Amicus films were typically brooding and claustrophobic; they were far darker, and much less camp, than the horror films of the same period produced by the more famous Hammer studios.
Er... okay. Guess he never saw THESE ARE THE DAMNED.
"Hammer was a business set-up," the late, legendary horror director Freddie Francis told this paper in 1995. "Had it dealt in garbage disposal, it would have been just as successful. Milton Subotsky from Amicus, on the other hand, was a real horror buff."
Garbage disposal? Ooo, snap, Freddie! (Although was Freddie really legendary? Yeah, maybe he was, but as a cinematographer, not a director.) Yeah, it's great that Milton was a real horror fan, although I'm not sure this necessarily translated into demonstrably better horror pictures.

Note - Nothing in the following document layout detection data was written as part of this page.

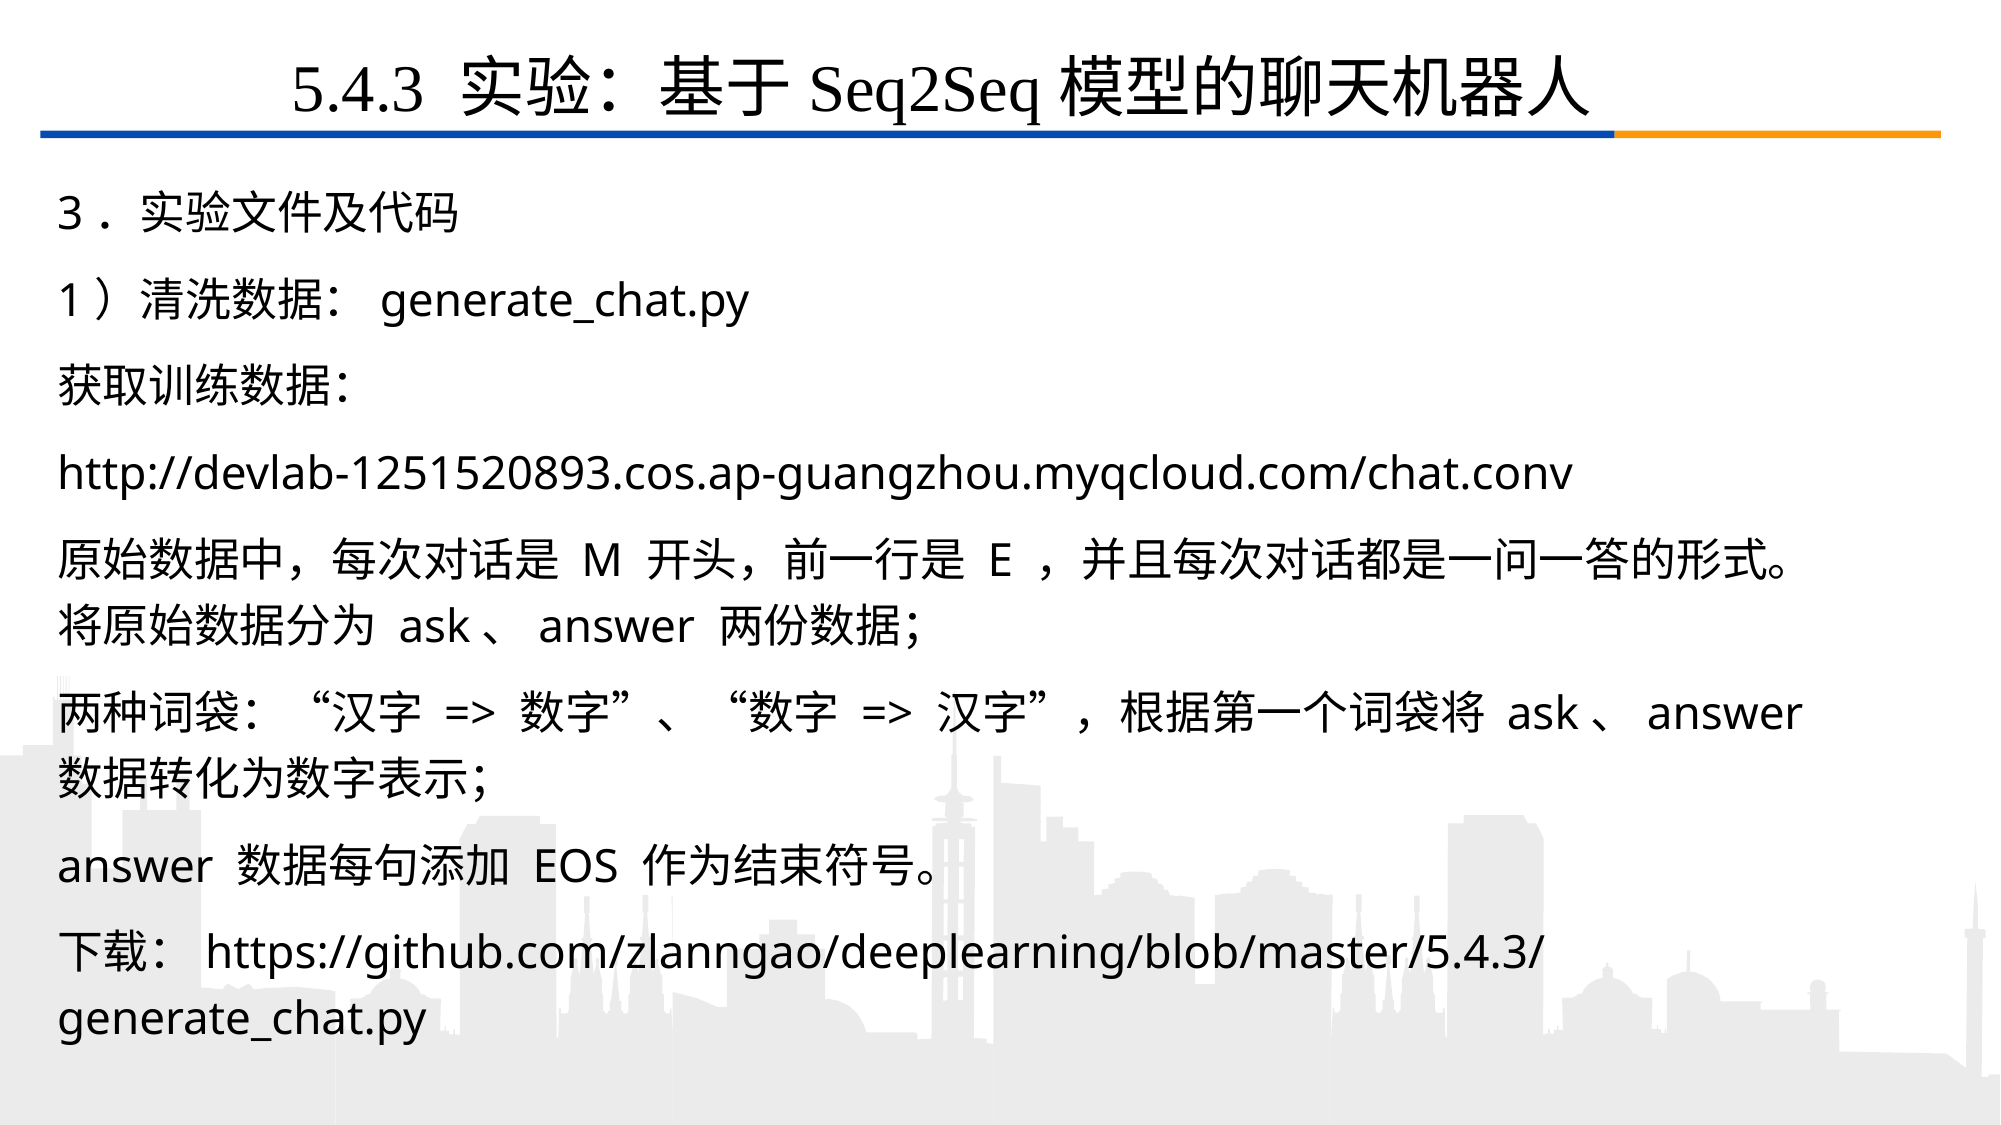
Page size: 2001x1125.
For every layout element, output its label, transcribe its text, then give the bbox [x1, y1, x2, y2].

title 5.4.3 实验：基于Seq2Seq模型的聊天机器人 [41, 41, 1842, 129]
list 3．实验文件及代码 1）清洗数据：generate_chat.py 获取训练数据： http://devlab-1251520893.cos.ap-guangzhou.myqcloud.com/chat.conv 原始数据中，每次对话是 M 开头，前一行是 E ，并且每次对话都是一问一答的形式。将原始数据分为 ask、answer 两份数据； 两种词袋：“汉字 => 数字”、“数字 => 汉字”，根据第一个词袋将 ask、answer 数据转化为数字表示； answer 数据每句添加 EOS 作为结束符号。 下载：https://github.com/zlanngao/deeplearning/blob/master/5.4.3/generate_chat.py [41, 164, 1842, 1042]
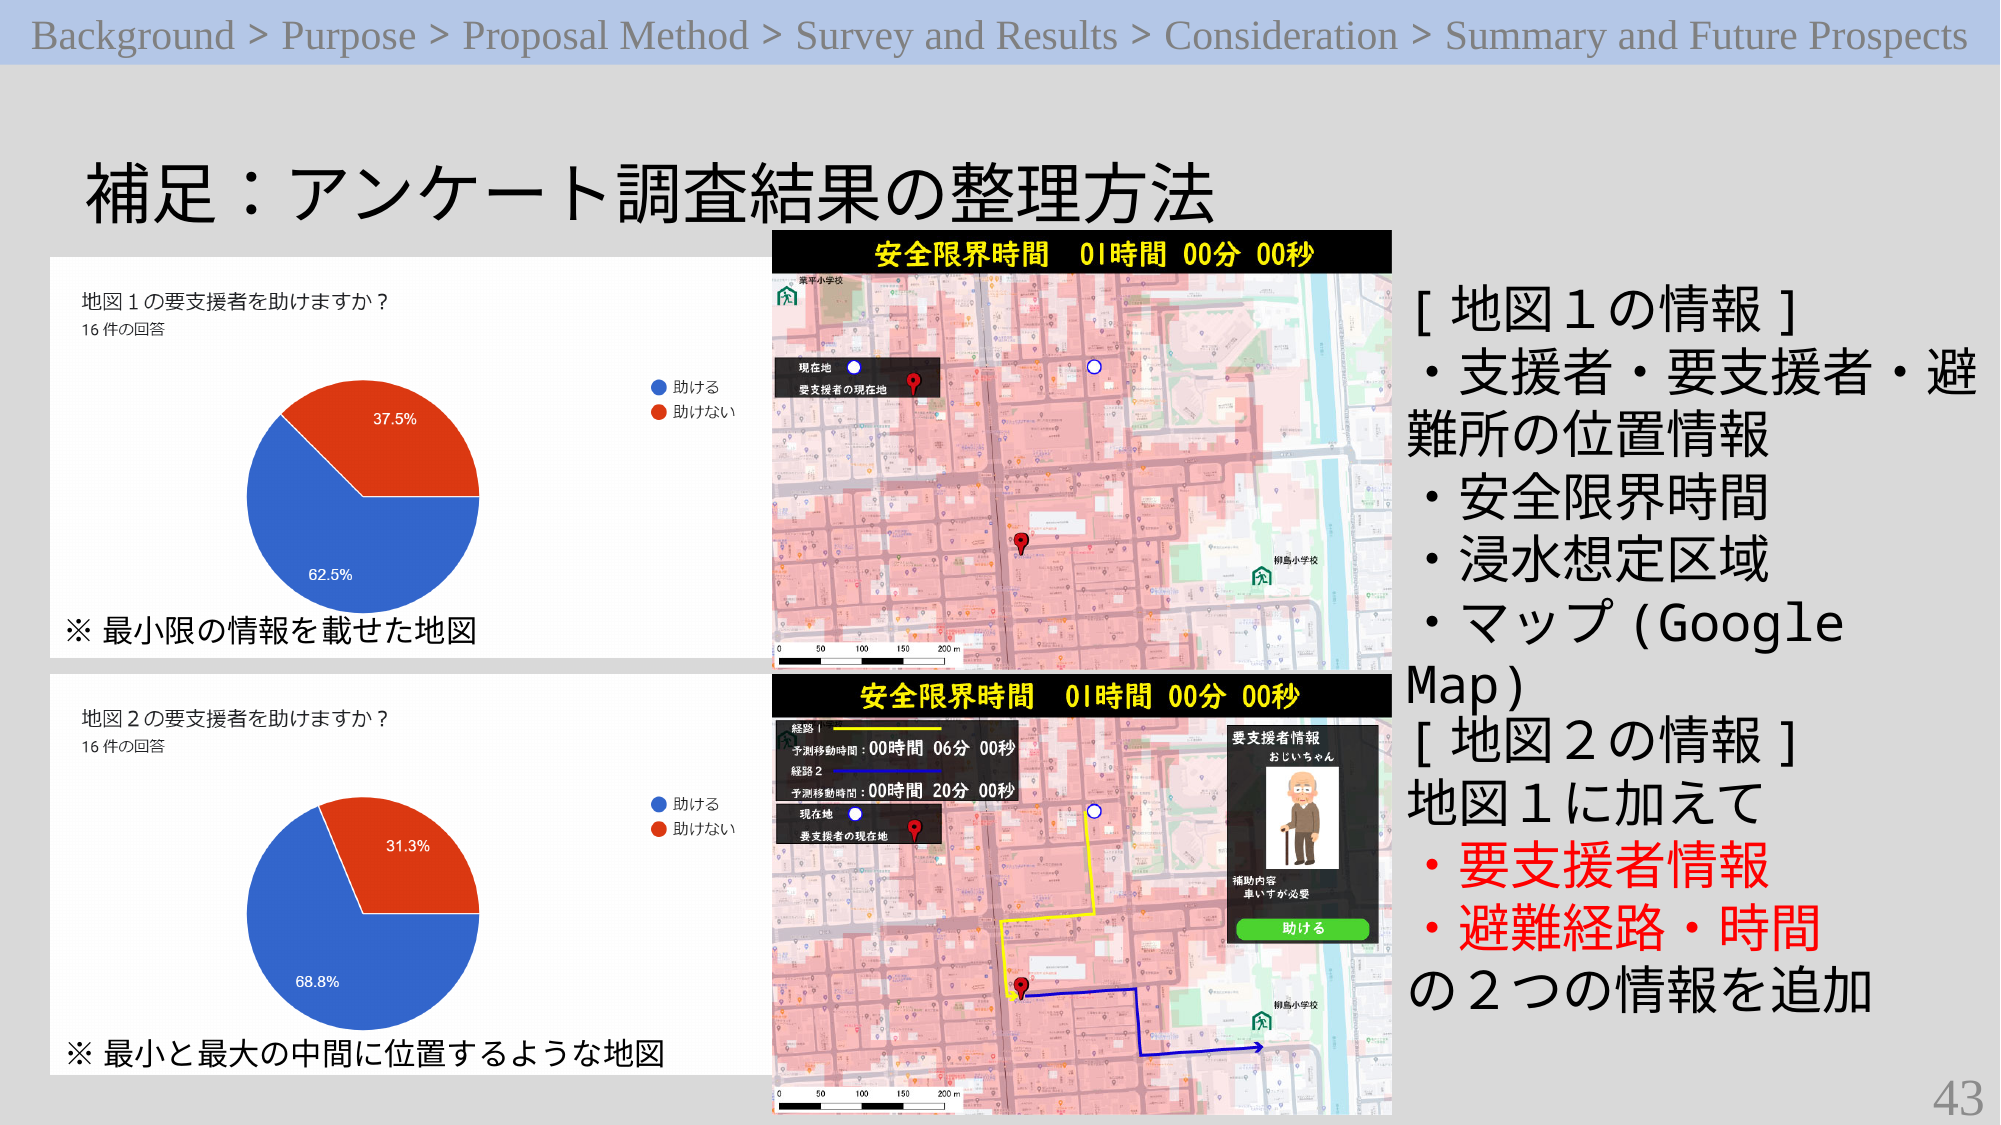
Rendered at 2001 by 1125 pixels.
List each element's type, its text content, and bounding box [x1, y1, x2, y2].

text_box ※最小と最大の中間に位置するような地図 [49, 1026, 681, 1079]
text_box Background > Purpose > Proposal Method > Survey and Results > Consideration > Summary and Future Prospects [0, 0, 2000, 65]
text_box [地図２の情報] 地図１に加えて ・要支援者情報 ・避難経路・時間 の２つの情報を追加 [1392, 700, 2000, 1028]
slide_number 43 [1550, 1065, 2000, 1125]
text_box 補足：アンケート調査結果の整理方法 [69, 144, 1931, 239]
picture [50, 230, 1392, 670]
picture [50, 674, 1392, 1115]
text_box [地図１の情報] ・支援者・要支援者・避難所の位置情報 ・安全限界時間 ・浸水想定区域 ・マップ(Google Map) [1391, 269, 2000, 700]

Yet Crypt, which stars Joan Collins as an unfaithful wife who kills her husband only to be killed herself by a man dressed as Santa Claus, was one of the most successful films of 1972. It was second only to The Godfather at the US box office, and spawned a follow-up, The Vault of Horror.
Wuh? This makes it sound like TALES was the second highest grossing film of 1972 in the U.S. (but not according to this chart). More likely, it simply finished 2nd one week at the box office.
One of Amicus's most notorious titles was Asylum
Most notorious? Why? For Amicus, it seemed fairly typical.